(Extracted page text data)
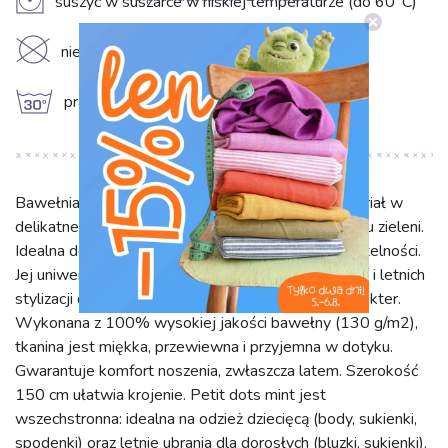
V
suszyć w suszarce w niskiej temperaturze (do 60°C)
K
nie czyścić chemicznie
g
prać w 30°C
Bawełniana tkanina Petit dots mint to uroczy materiał w
delikatne kropeczki, w świeżym, miętowym odcieniu zieleni.
Idealna do projektów wymagających lekkości i subtelności.
Jej uniwersalny wzór pasuje do dziecięcych ubranek i letnich
stylizacji dla dorosłych, nadając im wyjątkowy charakter.
Wykonana z 100% wysokiej jakości bawełny (130 g/m2),
tkanina jest miękka, przewiewna i przyjemna w dotyku.
Gwarantuje komfort noszenia, zwłaszcza latem. Szerokość
150 cm ułatwia krojenie. Petit dots mint jest
wszechstronna: idealna na odzież dziecięcą (body, sukienki,
spodenki) oraz letnie ubrania dla dorosłych (bluzki, sukienki).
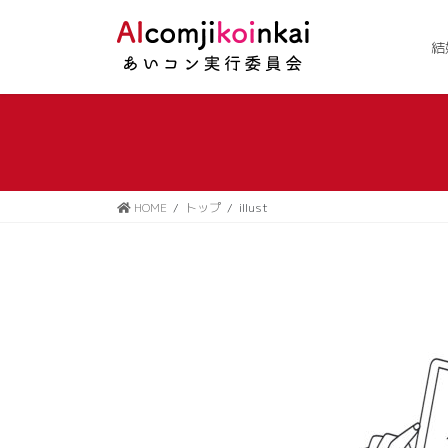
コ
ナ
ン
ビ
結
テ
ゲ
ン
ー
ツ
シ
に
ョ
移
ン
動
に
移
HOME
トップ
illust
動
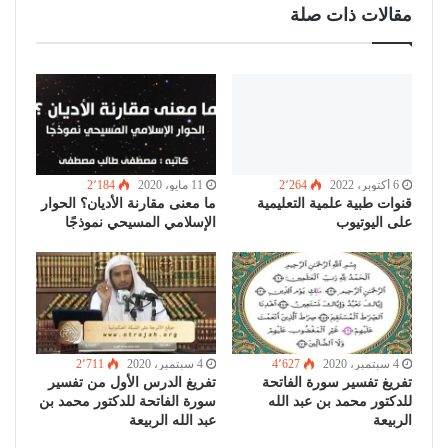
مقالات ذات صلة
6 أكتوبر، 2022
2٬264
11 مايو، 2020
2٬184
قنوات طبية علمية التعليمية
ما معنى مقارنة الأديان؟ الحوار
على اليوتيوب
الإسلامي المسيحي نموذجًا
4 سبتمبر، 2020
4٬627
4 سبتمبر، 2020
2٬711
تفريغ تفسير سورة الفاتحة
تفريغ الدرس الأول من تفسير
للدكتور محمد بن عبد الله
سورة الفاتحة للدكتور محمد بن
الربيعة
عبد الله الربيعة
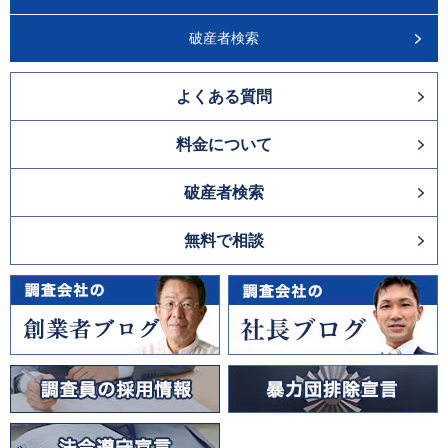
破産者検索
よくある質問
料金について
破産者検索
無料で相談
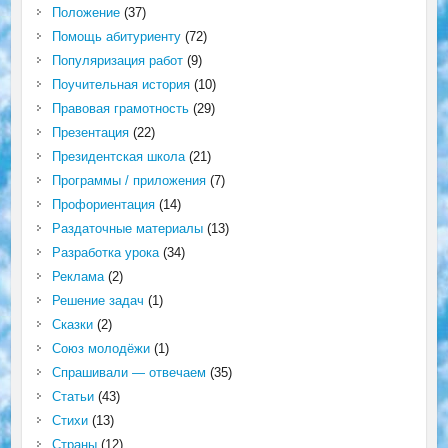
Положение
(37)
Помощь абитуриенту
(72)
Популяризация работ
(9)
Поучительная история
(10)
Правовая грамотность
(29)
Презентация
(22)
Президентская школа
(21)
Программы / приложения
(7)
Профориентация
(14)
Раздаточные материалы
(13)
Разработка урока
(34)
Реклама
(2)
Решение задач
(1)
Сказки
(2)
Союз молодёжи
(1)
Спрашивали — отвечаем
(35)
Статьи
(43)
Стихи
(13)
Страны
(12)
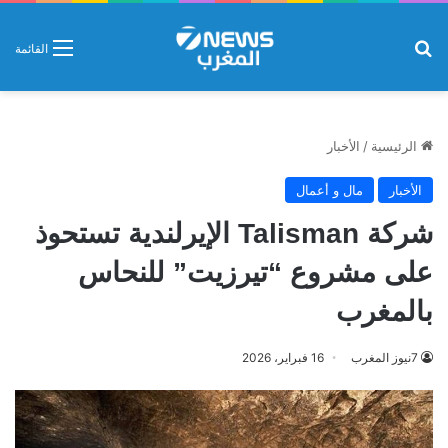
بحث عن
القائمة
الرئيسية
/
الأخبار
الأخبار
مال و أعمال
شركة Talisman الإيرلندية تستحوذ
على مشروع “تيرزيت” للنحاس
بالمغرب
7نيوز المغرب
16 فبراير، 2026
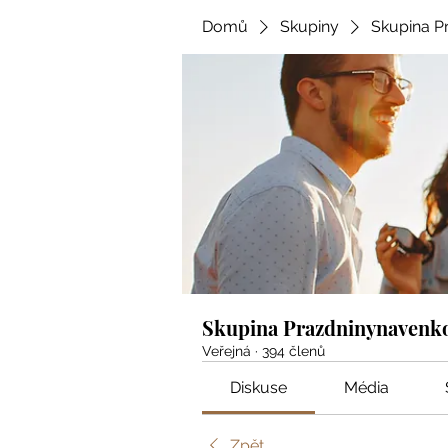
Domů
Skupiny
Skupina P
Skupina Prazdninynavenk
Veřejná
·
394 členů
Diskuse
Média
Zpět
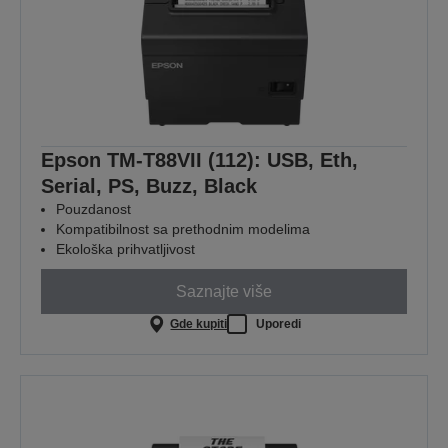
Epson TM-T88VII (112): USB, Eth,
Serial, PS, Buzz, Black
Pouzdanost
Kompatibilnost sa prethodnim modelima
Ekološka prihvatljivost
Saznajte više
Gde kupiti
Uporedi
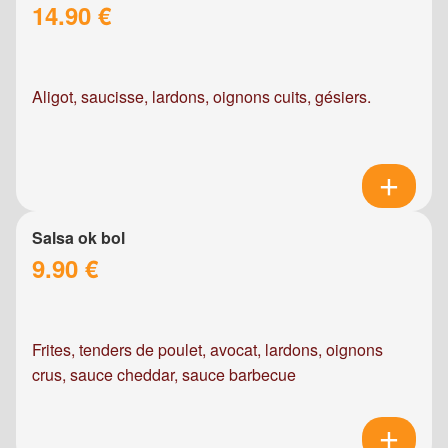
14.90 €
Aligot, saucisse, lardons, oignons cuits, gésiers.
Salsa ok bol
9.90 €
Frites, tenders de poulet, avocat, lardons, oignons
crus, sauce cheddar, sauce barbecue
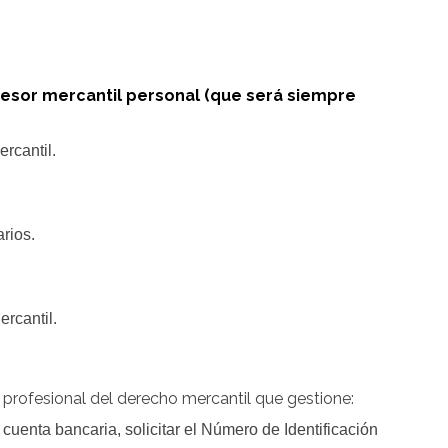
esor mercantil personal (que será siempre
rcantil.
rios.
ercantil.
 profesional del derecho mercantil que gestione:
 cuenta bancaria, solicitar el Número de Identificación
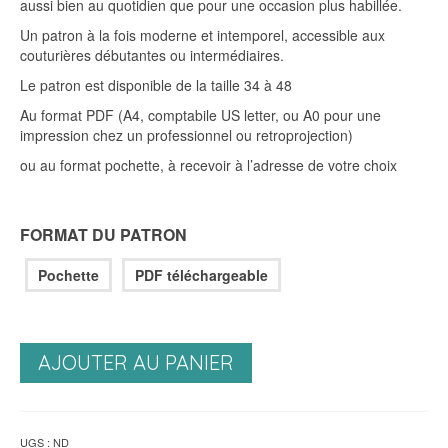
aussi bien au quotidien que pour une occasion plus habillée.
Un patron à la fois moderne et intemporel, accessible aux
couturières débutantes ou intermédiaires.
Le patron est disponible de la taille 34 à 48
Au format PDF (A4, comptabile US letter, ou A0 pour une
impression chez un professionnel ou retroprojection)
ou au format pochette, à recevoir à l’adresse de votre choix
FORMAT DU PATRON
Pochette
PDF téléchargeable
AJOUTER AU PANIER
UGS :
ND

REQUIREMENT ▸
Filter the listing above for lines containing the word "pour", and copy each matching line.

FINAL ANSWER ▸
aussi bien au quotidien que pour une occasion plus habillée.
Au format PDF (A4, comptabile US letter, ou A0 pour une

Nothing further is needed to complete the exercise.